I think the media can 
be the greatest force for peace on earth, because it is a forum for people to speak for themselves, and when you hear someone speaking from their own experience, it breaks down barriers – bigotry, stereotypes, caricaturesthat fuel hate groups. That’s why we have to keep the media open. Instead, the media so often is wielded
 as a weapon of war, especially in times of war you see the media circling the wagons, for example, around the White House, when it has to really be very much the opposite.
 
That’s the time of the most serious questioning, and the time the media has to provide a forum for everyone 
to speak on all sides, not just amplifying the words of those in power, because so often they don’t represent the majority point of view. I really do believe that those who are 
concerned about war and peace, those who are concerned about inequality, those who are concerned about climate change, are not 
a fringe minority, not even a silent majority, but the silenced majority silenced by the corporate media, which is why we  have to take the 
media back.
 
BUILDING  A  NEW  MEDIA

We have to build our own media. Democracy Now! began as the only daily election show in public broadcasting in 1996, that was the second election of Clinton, and part of our mission was to build independent media all over the country. When we talk about war we’ve got to be independent, not brought to you by weapons manufacturers like Boeing and McDonnell Douglas. When we talk about climate change it’s critical that 
we are not influenced or brought to the listeners, viewers, readers, by the oil, the gas, the coal, the nuclear companies. When we take on the issue of healthcare, such a critical issue in this country, we’re not brought to you by the insurance companies, by the drug companies, but brought to our audience by listeners and viewers. 

 
When we started Democracy Now! we didn’t have the money to use satellites the way the networks do.
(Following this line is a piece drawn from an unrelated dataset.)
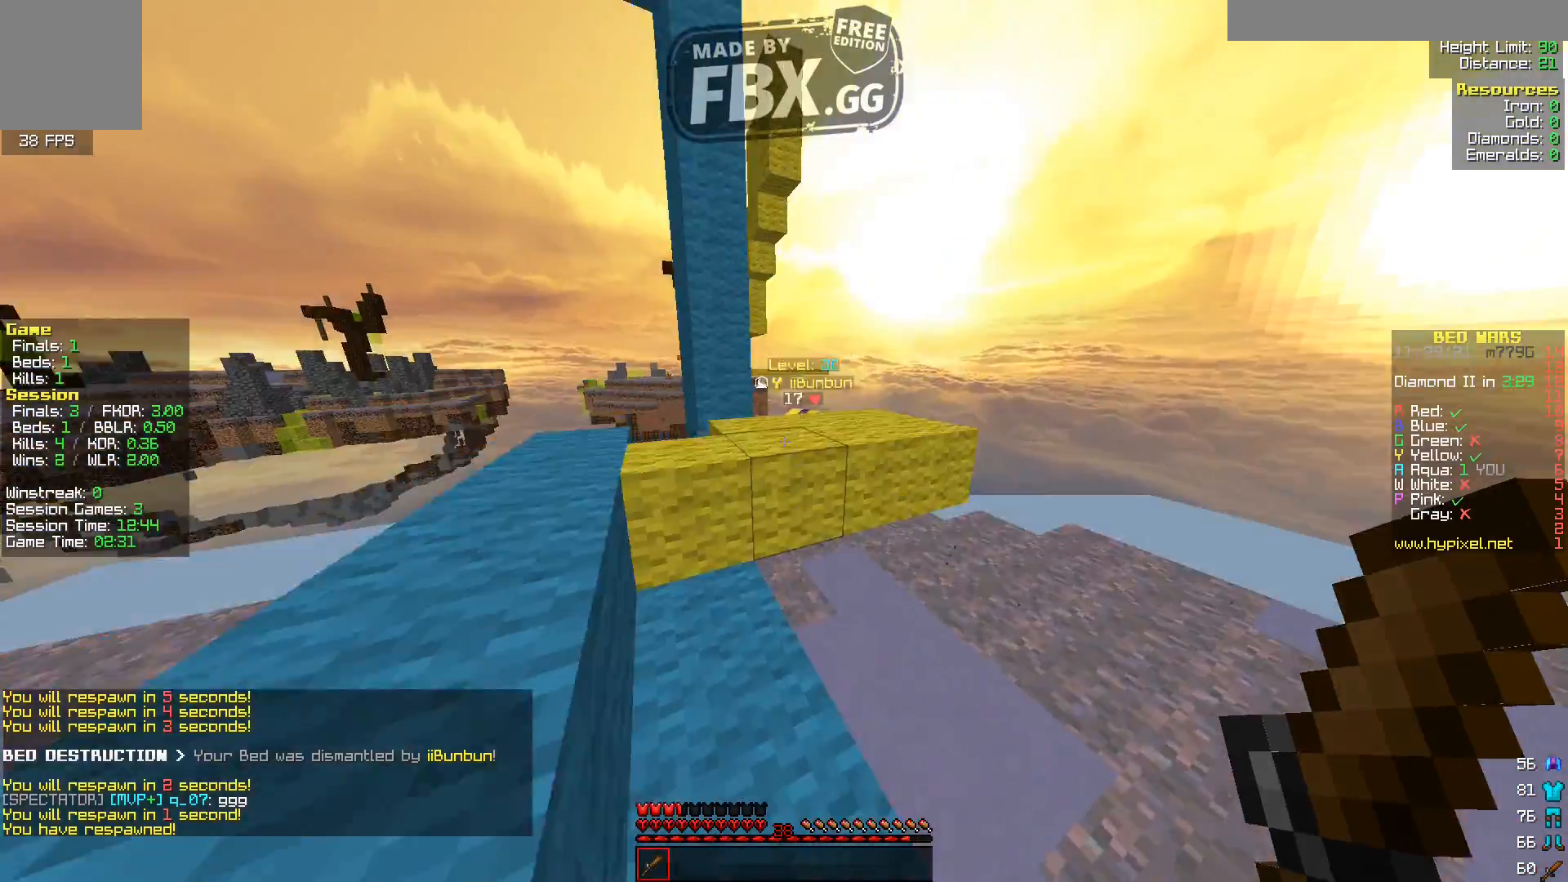
{"keys": ["a", "w"], "events": []}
We started in radio in 1996, 
on a few community radio stations, and then the week of September 11, 2001 we started broadcasting on one public access station 
in New YorkTV station as well as the radio stations – and then the show just took off and public access stations around the country started saying “Can we run the show?” and now we’re on over 1100 stations around the world, and we’re translated into Spanish 
as well. I think this is just a testament to the fact that there’s a hunger for independent voices that gets filtered out in the corporate media. You get this small circle of pundits on all of the networks that sort of rotate around, that know so little about so much, explaining the world to us and getting it so wrong. It’s our job 
to dig deep, to drill into a story, to get closest 
to a story with the people who are most directly affected, and that is why I see Democracy Now! as news with a heart. 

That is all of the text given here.